What needs to be done:
Write out the records verbatim from the line with "Between 1 and" up to and including the line with "Which series has".

(Beginning of Material for this exercise)

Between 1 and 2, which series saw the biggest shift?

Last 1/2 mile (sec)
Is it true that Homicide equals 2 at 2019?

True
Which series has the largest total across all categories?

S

(End of Material for this exercise)
(Beginning of Material for this exercise)

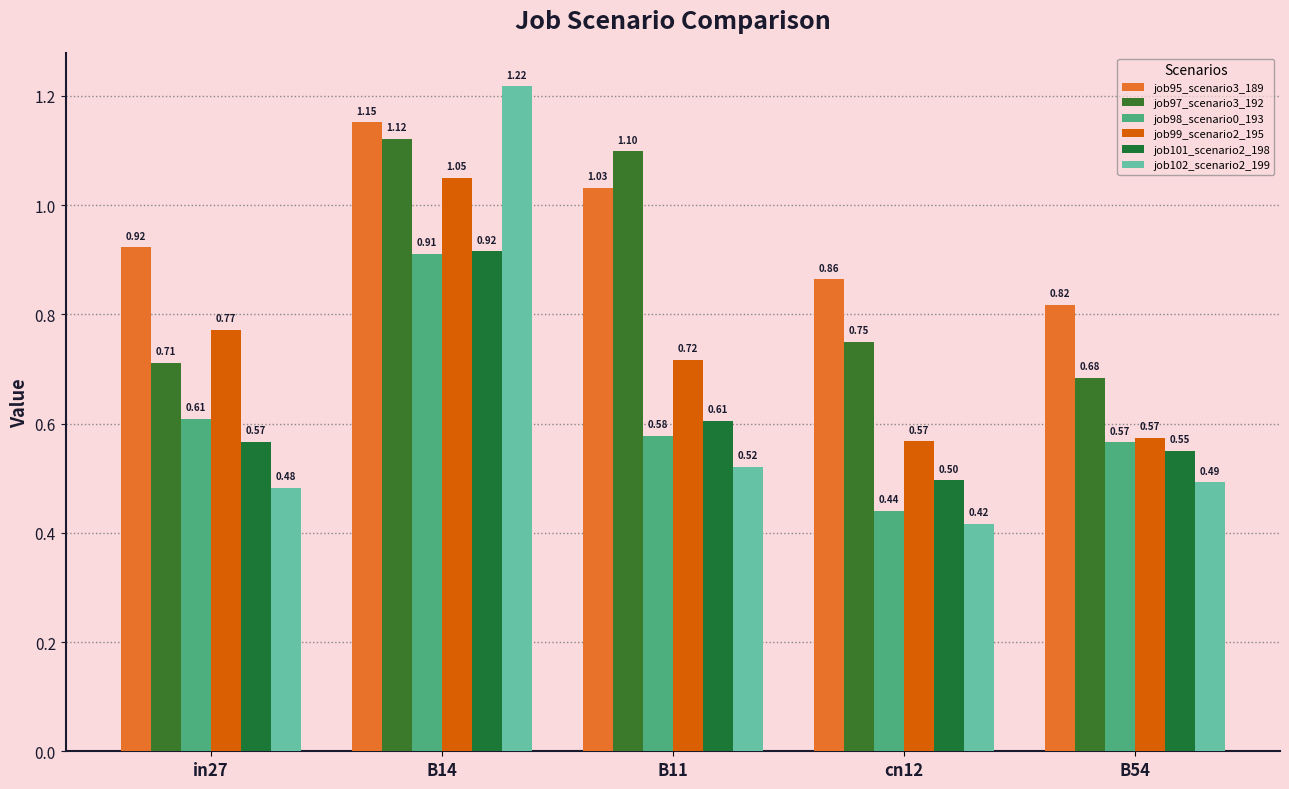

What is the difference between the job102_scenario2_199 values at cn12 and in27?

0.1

(End of Material for this exercise)

Solution to this exercise:
Between 1 and 2, which series saw the biggest shift?

Last 1/2 mile (sec)
Is it true that Homicide equals 2 at 2019?

True
Which series has the largest total across all categories?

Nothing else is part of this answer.